El joven abrió la puerta, igual que abrió desorbitadamente los ojos y la boca al ver la casa rodeada de agua.
--Pero, pero qué ha pasado—tartamudeó.
--Graves inundaciones en toda al comarca. Pero no se preocupe, si quiere le dejo un bañador para que vuelva al pueblo nadando.
--Yo, bueno, yo....
--Ande, no diga nada y entre, que necesita un buen desayuno.
--¿Por qué no ha venido nadie en nuestra ayuda? ¿No ha arreglado la emisora?
--Oh, sí, ya funciona, pero era complicado llegar hasta aquí. Además, usted estaba enfermo, con mucha fiebre, y no era recomendable sacarlo de la cama.
--¿Qué he tenido? ¡Me he sentido muy mal!
--Una gripe fuerte, con faringitis, y una herida en la pierna.
--¿Me ha curado usted? --preguntó balbuceante.
--Sí, yo lo he curado. Con ayuda de mi emisora, claro está. He estado hablando con don Remigio y entre los dos hemos hecho el diagnóstico. Después, los de Protección Civil , han venido en una lancha a traerme los medicamentos que precisaba. Por cierto, que en su maletín solo he encontrado papeles...no sé yo que médico será usted, la verdad.
--Bueno, yo no iba de visita médica, solo iba a presentarme a los vecinos –dijo él a modo de disculpa. Además—continuó en tono ofendido--¿Cómo se ha atrevido usrted a husmear en mi maletín?
--Solo buscaba medicamentos. Supuse que siendo usted médico, eso sería lo que llevaría. Y mire, si hubiera sido así nos hubiéramos ahorrado molestar a nadie y usted se hubiera curado un día antes.
--¿Por qué no ha venido un helicóptero para sacarme de aquí?--preguntó el joven ya visiblemente enojado.
--¿Un helicóptero? ¿Usted sabe cuánto cuesta eso? Sepa joven, que los helicópteros están para prestar ayuda en caso de extrema necesidad, y no siendo ese su caso, hemos optado por dejarlo aquí, en mi casa, donde ha estado cuidado día y noche.
--¿Y cuál ha sido mi tratamiento si puede saberse?--preguntó con un cierto aire faltón.
--Le he dado antibióticos y antiinflamatorios, algunos en forma de inyecciones, y también he ayudado con mis remedios naturales, que no sé yo si solo con esos medicamenteos acabaría usted con la buena pinta que tiene ahora.
--¿Usted sabe dar inyecciones?
--En mis años mozos se las ponía a los animales de la granja, así que práctica si tenía, si señor.
El joven médico se sentía mareado ¿A dónde lo habían destinado? ¿A un pueblo de chiflados?
--¡No lo puedo creer! ¡No lo puedo creer! Cómo se ha atrevido a darme inyecciones sin ser enfermera titulada, y el médico, don Remigio, diagnosticando a distancia, pero ¿en qué mundo viven ustedes? --dijo alzando la voz.
--En uno algo distinto al suyo, me temo. En un mundo en el que estamos acostumbrados a sobrevivir sin tener al lado médicos ni centros comerciales.

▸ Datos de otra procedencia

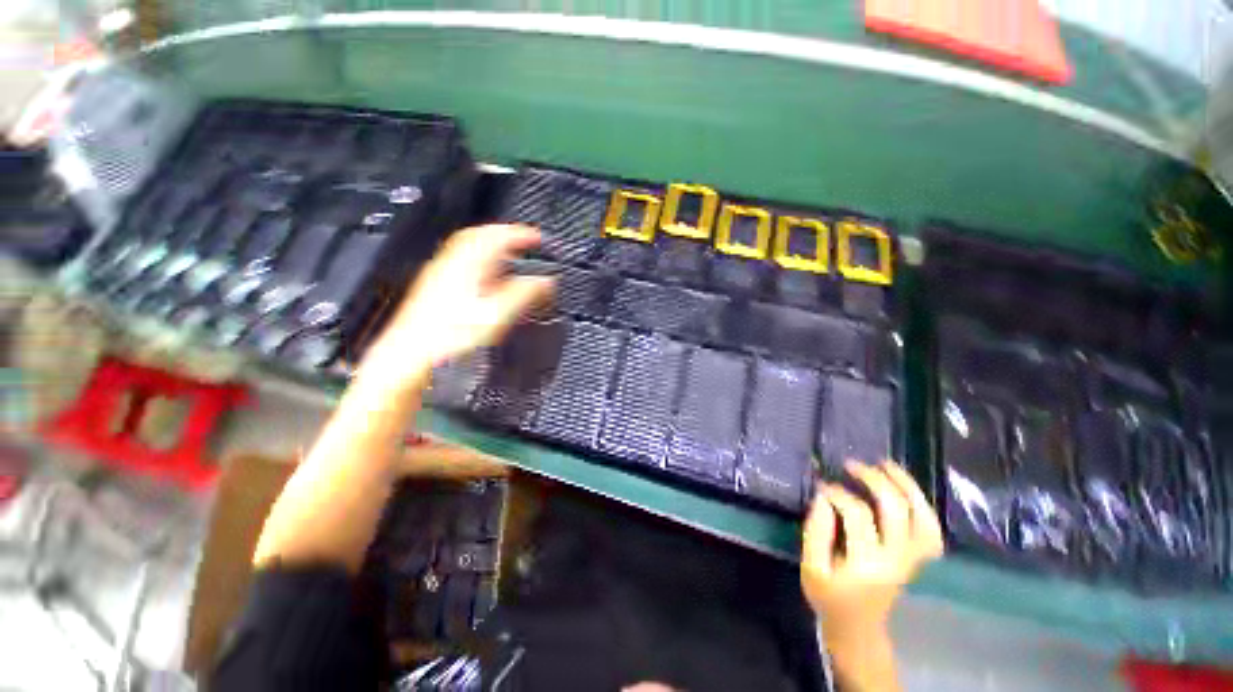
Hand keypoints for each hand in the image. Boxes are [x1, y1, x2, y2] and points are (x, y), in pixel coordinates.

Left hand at [361, 224, 553, 388]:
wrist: (412, 354)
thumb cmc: (449, 336)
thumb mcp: (497, 314)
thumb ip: (524, 294)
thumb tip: (545, 282)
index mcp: (468, 264)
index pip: (497, 236)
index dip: (521, 234)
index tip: (536, 239)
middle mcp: (452, 263)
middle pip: (479, 235)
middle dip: (505, 234)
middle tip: (523, 242)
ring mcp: (441, 273)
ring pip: (469, 247)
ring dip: (492, 246)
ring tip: (509, 255)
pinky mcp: (436, 285)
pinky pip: (461, 261)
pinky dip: (480, 260)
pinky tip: (487, 276)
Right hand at [801, 461, 942, 635]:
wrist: (858, 627)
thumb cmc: (829, 597)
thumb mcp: (811, 567)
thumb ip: (815, 531)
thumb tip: (823, 496)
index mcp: (867, 563)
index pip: (857, 514)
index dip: (837, 492)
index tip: (821, 485)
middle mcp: (897, 559)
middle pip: (895, 509)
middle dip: (873, 479)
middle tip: (851, 464)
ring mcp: (912, 559)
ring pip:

En un mundo en el que los vecinos nos ayudamos unos a otros y compartimos nuestras penas y nuestras alegrías. En un mundo en el que usted ha sido cuidado día y noche sin correr ningún peligro, porque tengo que decirle joven, que tan solo ha tenido una gripe, una gripe fuerte eso sí, pero gripe al fin y al cabo. En cuanto a don Remigio, le diré que haría bien en contar con sus consejos, pues es un médico experimentado que nunca ha tenido un fallo importante en sus diagnósticos. Tiene mucho que aprender joven, y si quiere quedarse en el pueblo, deberá usted doblegar un poco su carácter y serenar su espítritu.

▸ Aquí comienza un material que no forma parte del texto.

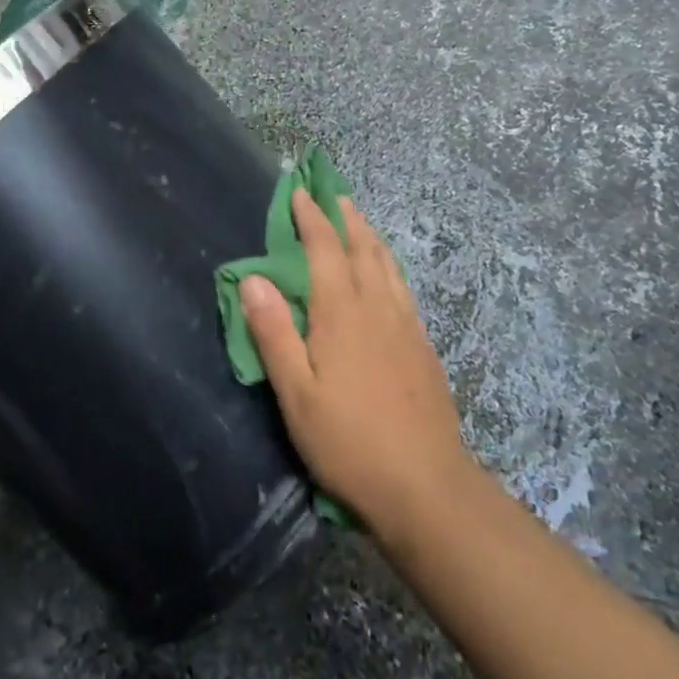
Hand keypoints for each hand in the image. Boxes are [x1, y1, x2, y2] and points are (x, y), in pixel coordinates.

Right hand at [242, 192, 477, 539]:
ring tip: (359, 221)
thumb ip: (273, 332)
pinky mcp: (423, 347)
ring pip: (387, 265)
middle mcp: (377, 307)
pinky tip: (389, 276)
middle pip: (362, 248)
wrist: (426, 486)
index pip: (325, 249)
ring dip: (370, 236)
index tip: (300, 192)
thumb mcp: (296, 393)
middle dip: (345, 218)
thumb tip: (253, 278)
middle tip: (333, 195)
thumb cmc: (349, 441)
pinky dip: (389, 266)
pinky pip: (403, 288)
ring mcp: (406, 325)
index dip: (311, 218)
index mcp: (342, 312)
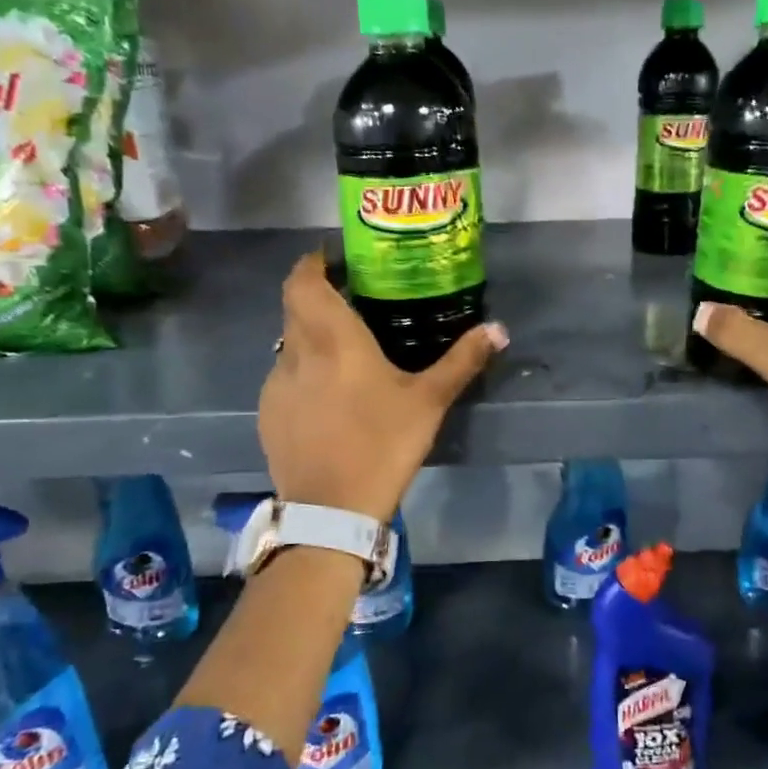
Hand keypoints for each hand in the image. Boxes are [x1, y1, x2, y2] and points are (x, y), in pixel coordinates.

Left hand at [258, 252, 506, 520]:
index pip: (303, 280)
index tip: (334, 259)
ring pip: (289, 343)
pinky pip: (284, 378)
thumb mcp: (429, 401)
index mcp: (333, 338)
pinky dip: (303, 374)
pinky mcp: (268, 414)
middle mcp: (296, 351)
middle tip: (352, 301)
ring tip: (344, 354)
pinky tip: (329, 399)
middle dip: (317, 296)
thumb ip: (462, 360)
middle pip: (294, 306)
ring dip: (311, 337)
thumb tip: (499, 329)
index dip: (313, 262)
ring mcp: (276, 384)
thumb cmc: (383, 443)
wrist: (332, 509)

El joven, ante las palabras de la anciana, bajó la vista avergonzado, cerró tras de si la puerta y volvió a entrar en la casa con el perdón bailándole en los labios. Casilda lo cogió cariñosamente por los hombros y lo llevó a la cocina, donde le preparó un buen desayuno. Dos días más tarde, las aguas se habían retirado y el joven médico pudo volver al pueblo, donde acabó formando una familia y donde ejerció la medicina hasta el día de su jubilación. Desde su muerte, doce años más tarde, en la tumba de Casilda, todas las semanas, una mano amiga depositaba un ramillete de flores frescas.